Double-digit jobless rates pervaded 139 metropolitan areas in the United States as of July, compared to only 14 last summer. Nationwide unemployment reached 14.9 million, or 9.7 percent in August, with an additional 2.3 million people barely hanging on. Plus, the housing situation keeps deteriorating: There were nearly 2 million new foreclosure filings—including default notices, auction sale notices, and repossessions—in the first half of 2009 (bringing the total filings since 2007 to 7.3 million), up 15 percent from the same period during 2008, according to RealtyTrac.

So, what happens in the meantime? Well, the government could close down the faucets of money and request quicker payback of all forms of its subsidies—but that would likely crash the artificially bolstered financial system. And it’s not going to happen.

Or the government could stay the course, and hope that the myriad of problems underlying our banking system solve themselves—if banks need to keep trading with government chips, at greater risk, to post higher profits, then so be it. Meanwhile, as President Obama reiterated, a set of fairly tepid reforms that don’t fully transform Wall Street will keep getting batted about Washington. Some are useful, to be sure. Putting all derivatives on regulated exchanges (though “all” will become the least profitable ones), creating a Consumer Finance Protection Agency to help mitigate some of the risk of esoteric loans (which the Chamber of Commerce and others are fighting tooth and nail) are both good steps to avoiding certain repeats of economic chaos.

But ideas like shuffling some regulatory-agency decks in Washington, when regulators, most notably the Fed, failed to do their job to begin with—isn’t change. And pumping trillions of dollars into the financial sector does not address the banking system’s most fundamental and obvious flaw: Banks are too big and their functions too convoluted and dangerous. When the Glass-Steagall Act of 1933 was repealed by the Gramm-Leach-Bliley Act of 1999, commercial banks were again allowed to take speculative risks with consumer deposits, merge with investment banks and insurance companies, and load up debt based on weak assets. All those pools of money were allowed to mix and the financial system devolved to the freewheeling mentality that existed pre-Great Depression.

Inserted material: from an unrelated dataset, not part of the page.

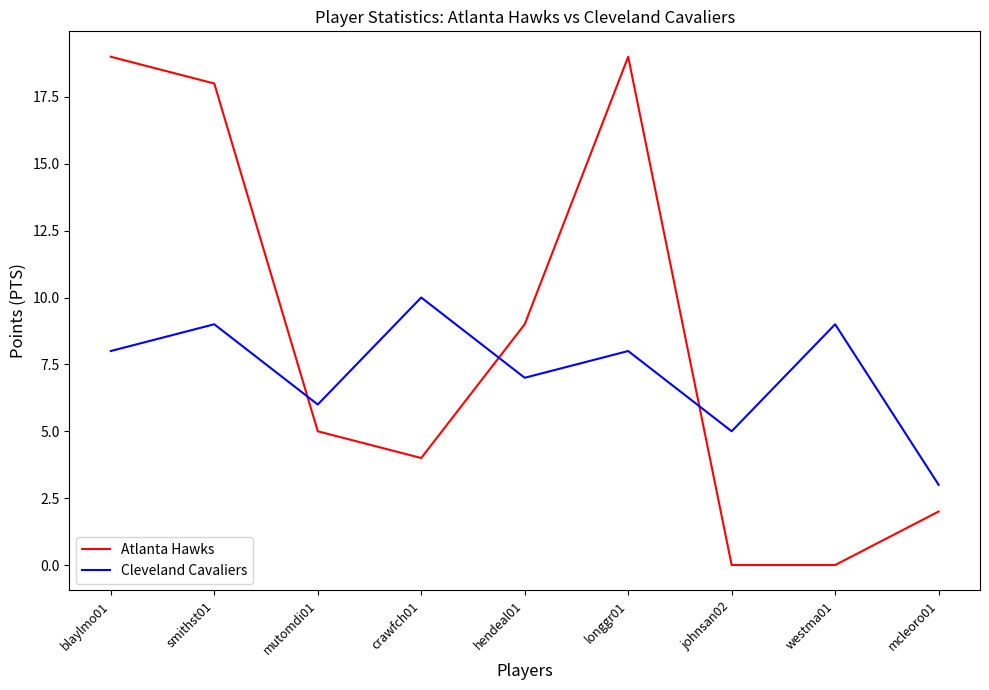

The value of Cleveland Cavaliers at longgr01 is 8. True or false?

True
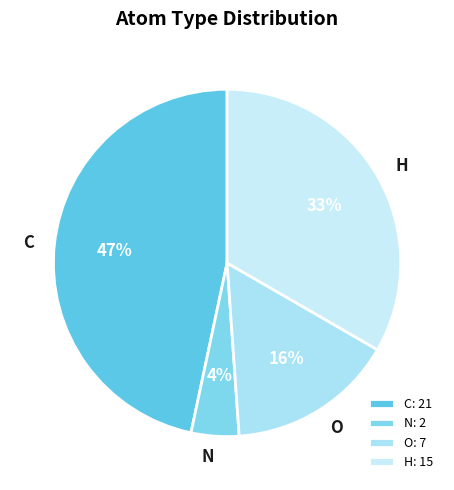

Which slice is the largest?

C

That’s when the current economic crisis really began.

Which brings us back to the beginning. Churning federal capital, big trading risks, and less competition created the illusion of improved bank profits following a horrendous 2008. At least before the meltdown banks were ostensibly creating their own capital, borrowing from each other or their investors. Now they’re playing with the taxpayers’ stash. We don’t have to look into the future to find the next bubble—we just have to take a look around now. The brewing bubble comes courtesy of this federal bailout. So will the next burst.

Nomi Prins is author of It Takes a Pillage: Behind the Bonuses, Bailouts, and Backroom Deals from Washington to Wall Street (Wiley, September, 2009). Before becoming a journalist, she worked on Wall Street as a managing director at Goldman Sachs, and running the international analytics group at Bear Stearns in London.